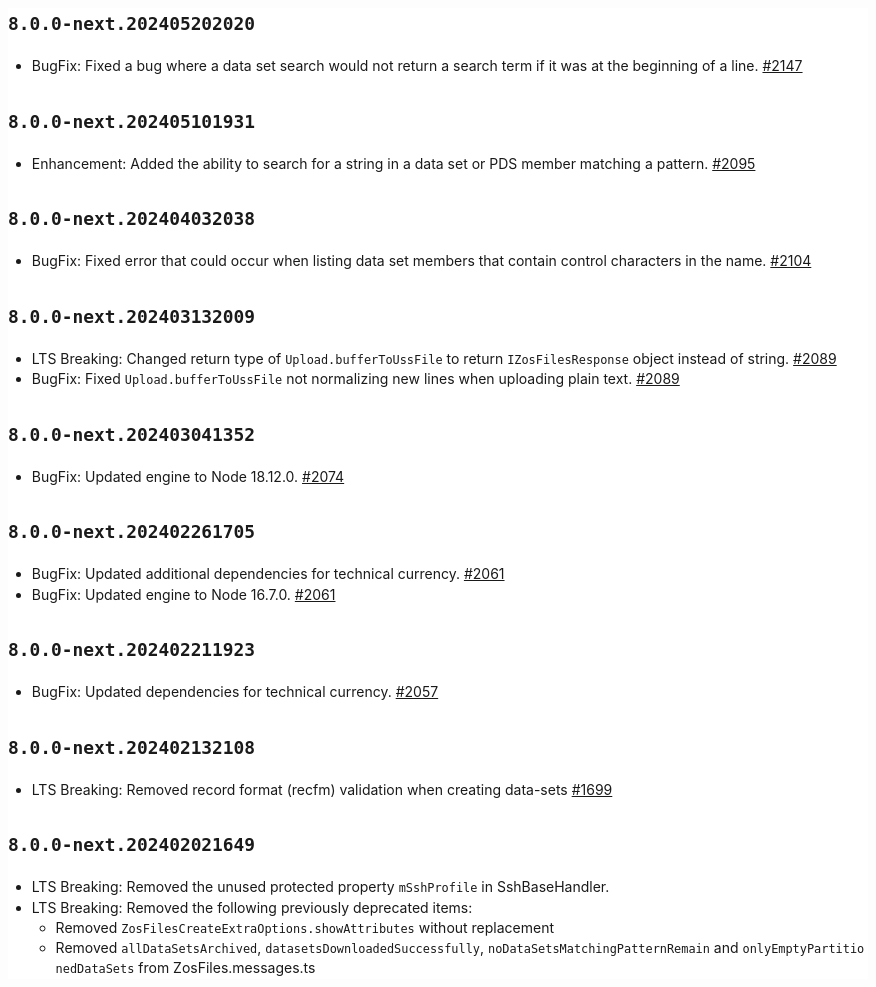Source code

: ## `8.0.0-next.202405202020`

- BugFix: Fixed a bug where a data set search would not return a search term if it was at the beginning of a line. [#2147](https://github.com/zowe/zowe-cli/pull/2147)

## `8.0.0-next.202405101931`

- Enhancement: Added the ability to search for a string in a data set or PDS member matching a pattern. [#2095](https://github.com/zowe/zowe-cli/issues/2095)

## `8.0.0-next.202404032038`

- BugFix: Fixed error that could occur when listing data set members that contain control characters in the name. [#2104](https://github.com/zowe/zowe-cli/pull/2104)

## `8.0.0-next.202403132009`

- LTS Breaking: Changed return type of `Upload.bufferToUssFile` to return `IZosFilesResponse` object instead of string. [#2089](https://github.com/zowe/zowe-cli/pull/2089)
- BugFix: Fixed `Upload.bufferToUssFile` not normalizing new lines when uploading plain text. [#2089](https://github.com/zowe/zowe-cli/pull/2089)

## `8.0.0-next.202403041352`

- BugFix: Updated engine to Node 18.12.0. [#2074](https://github.com/zowe/zowe-cli/pull/2074)

## `8.0.0-next.202402261705`

- BugFix: Updated additional dependencies for technical currency. [#2061](https://github.com/zowe/zowe-cli/pull/2061)
- BugFix: Updated engine to Node 16.7.0. [#2061](https://github.com/zowe/zowe-cli/pull/2061)

## `8.0.0-next.202402211923`

- BugFix: Updated dependencies for technical currency. [#2057](https://github.com/zowe/zowe-cli/pull/2057)

## `8.0.0-next.202402132108`

- LTS Breaking: Removed record format (recfm) validation when creating data-sets [#1699](https://github.com/zowe/zowe-cli/issues/1699)

## `8.0.0-next.202402021649`

- LTS Breaking: Removed the unused protected property `mSshProfile` in SshBaseHandler.
- LTS Breaking: Removed the following previously deprecated items:
  - Removed `ZosFilesCreateExtraOptions.showAttributes` without replacement
  - Removed `allDataSetsArchived`, `datasetsDownloadedSuccessfully`, `noDataSetsMatchingPatternRemain` and `onlyEmptyPartitionedDataSets` from ZosFiles.messages.ts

--*--

* [TASK GOAL]: Can you reproduce the listing above with every "BugFix" changed to "Bug fix" and everything else left as it is? Omit the pictures from your version.

* [RESULT BELOW]:
Source code

: ## `8.0.0-next.202405202020`

- Bug fix: Fixed a bug where a data set search would not return a search term if it was at the beginning of a line. [#2147](https://github.com/zowe/zowe-cli/pull/2147)

## `8.0.0-next.202405101931`

- Enhancement: Added the ability to search for a string in a data set or PDS member matching a pattern. [#2095](https://github.com/zowe/zowe-cli/issues/2095)

## `8.0.0-next.202404032038`

- Bug fix: Fixed error that could occur when listing data set members that contain control characters in the name. [#2104](https://github.com/zowe/zowe-cli/pull/2104)

## `8.0.0-next.202403132009`

- LTS Breaking: Changed return type of `Upload.bufferToUssFile` to return `IZosFilesResponse` object instead of string. [#2089](https://github.com/zowe/zowe-cli/pull/2089)
- Bug fix: Fixed `Upload.bufferToUssFile` not normalizing new lines when uploading plain text. [#2089](https://github.com/zowe/zowe-cli/pull/2089)

## `8.0.0-next.202403041352`

- Bug fix: Updated engine to Node 18.12.0. [#2074](https://github.com/zowe/zowe-cli/pull/2074)

## `8.0.0-next.202402261705`

- Bug fix: Updated additional dependencies for technical currency. [#2061](https://github.com/zowe/zowe-cli/pull/2061)
- Bug fix: Updated engine to Node 16.7.0. [#2061](https://github.com/zowe/zowe-cli/pull/2061)

## `8.0.0-next.202402211923`

- Bug fix: Updated dependencies for technical currency. [#2057](https://github.com/zowe/zowe-cli/pull/2057)

## `8.0.0-next.202402132108`

- LTS Breaking: Removed record format (recfm) validation when creating data-sets [#1699](https://github.com/zowe/zowe-cli/issues/1699)

## `8.0.0-next.202402021649`

- LTS Breaking: Removed the unused protected property `mSshProfile` in SshBaseHandler.
- LTS Breaking: Removed the following previously deprecated items:
  - Removed `ZosFilesCreateExtraOptions.showAttributes` without replacement
  - Removed `allDataSetsArchived`, `datasetsDownloadedSuccessfully`, `noDataSetsMatchingPatternRemain` and `onlyEmptyPartitionedDataSets` from ZosFiles.messages.ts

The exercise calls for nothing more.